Written task:
Please pull out every line in the records below that contains the word "Unternehmen" and copy each one in full.

-*-

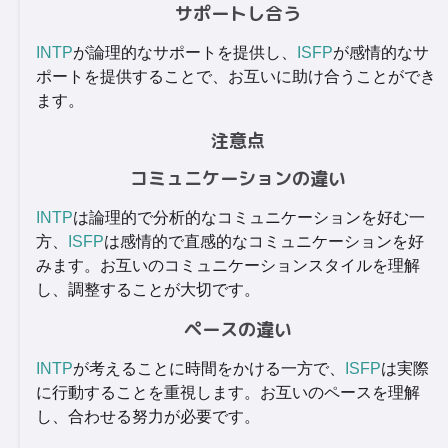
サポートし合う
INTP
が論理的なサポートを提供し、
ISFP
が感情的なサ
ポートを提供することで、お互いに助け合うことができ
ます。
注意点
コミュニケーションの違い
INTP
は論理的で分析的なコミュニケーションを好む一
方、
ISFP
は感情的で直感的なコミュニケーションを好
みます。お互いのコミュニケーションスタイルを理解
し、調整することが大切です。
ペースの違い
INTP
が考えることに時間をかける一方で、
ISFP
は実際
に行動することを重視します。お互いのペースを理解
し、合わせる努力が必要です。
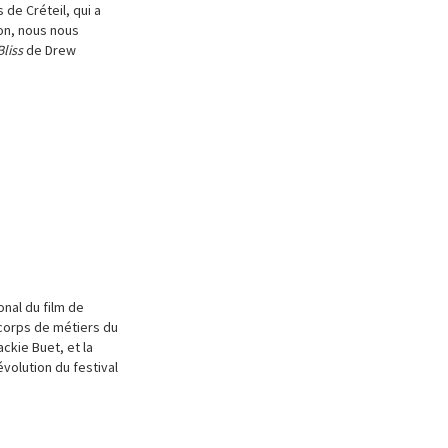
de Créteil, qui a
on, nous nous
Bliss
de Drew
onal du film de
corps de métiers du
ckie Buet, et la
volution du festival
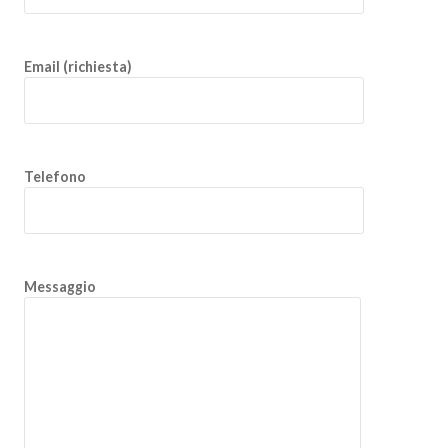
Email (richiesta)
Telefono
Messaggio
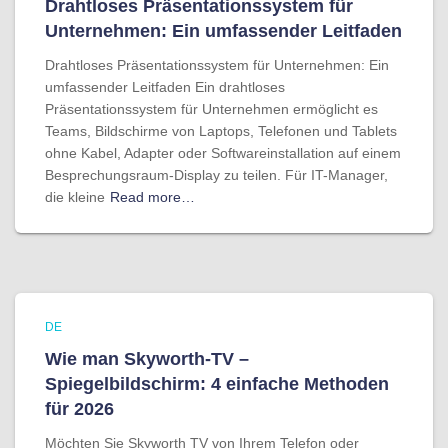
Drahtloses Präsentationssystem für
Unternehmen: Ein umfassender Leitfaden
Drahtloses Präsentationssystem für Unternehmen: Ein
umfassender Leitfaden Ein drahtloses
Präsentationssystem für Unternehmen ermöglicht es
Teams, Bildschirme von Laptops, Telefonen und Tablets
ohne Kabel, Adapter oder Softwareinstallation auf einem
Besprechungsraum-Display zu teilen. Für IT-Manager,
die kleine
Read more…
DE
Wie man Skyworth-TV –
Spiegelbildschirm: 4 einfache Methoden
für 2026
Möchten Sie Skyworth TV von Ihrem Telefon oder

-*-

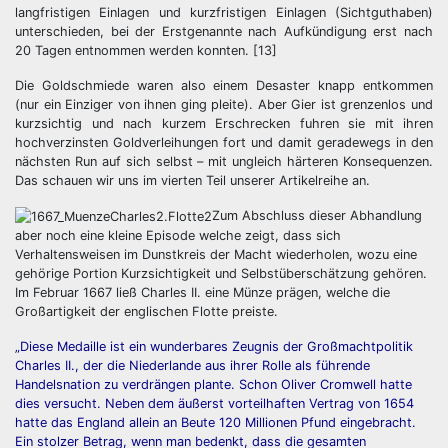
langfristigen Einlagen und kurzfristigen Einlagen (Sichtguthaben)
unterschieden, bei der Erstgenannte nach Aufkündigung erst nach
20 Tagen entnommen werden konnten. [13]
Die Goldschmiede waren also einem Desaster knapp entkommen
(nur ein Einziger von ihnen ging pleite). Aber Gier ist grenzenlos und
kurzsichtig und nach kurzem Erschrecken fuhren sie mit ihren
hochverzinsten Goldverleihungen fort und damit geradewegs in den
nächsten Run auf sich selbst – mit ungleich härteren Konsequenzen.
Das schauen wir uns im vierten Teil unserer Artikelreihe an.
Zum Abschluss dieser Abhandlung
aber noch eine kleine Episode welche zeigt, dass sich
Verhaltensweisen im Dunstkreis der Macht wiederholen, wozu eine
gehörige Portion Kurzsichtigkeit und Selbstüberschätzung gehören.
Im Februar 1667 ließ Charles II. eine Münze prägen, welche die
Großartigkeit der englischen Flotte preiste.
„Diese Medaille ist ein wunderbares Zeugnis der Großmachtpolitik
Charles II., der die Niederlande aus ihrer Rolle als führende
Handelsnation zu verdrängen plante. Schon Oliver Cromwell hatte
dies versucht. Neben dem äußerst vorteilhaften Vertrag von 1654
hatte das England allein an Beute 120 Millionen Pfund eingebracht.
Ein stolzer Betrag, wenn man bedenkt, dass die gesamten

-*-

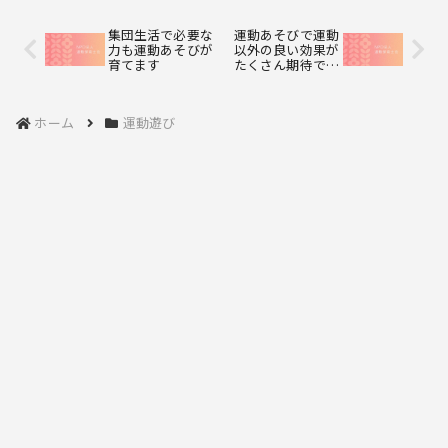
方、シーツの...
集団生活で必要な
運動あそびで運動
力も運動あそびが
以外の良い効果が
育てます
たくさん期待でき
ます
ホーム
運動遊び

-*-

Answer for the task:
Unternehmen: Ein umfassender Leitfaden
Drahtloses Präsentationssystem für Unternehmen: Ein
Präsentationssystem für Unternehmen ermöglicht es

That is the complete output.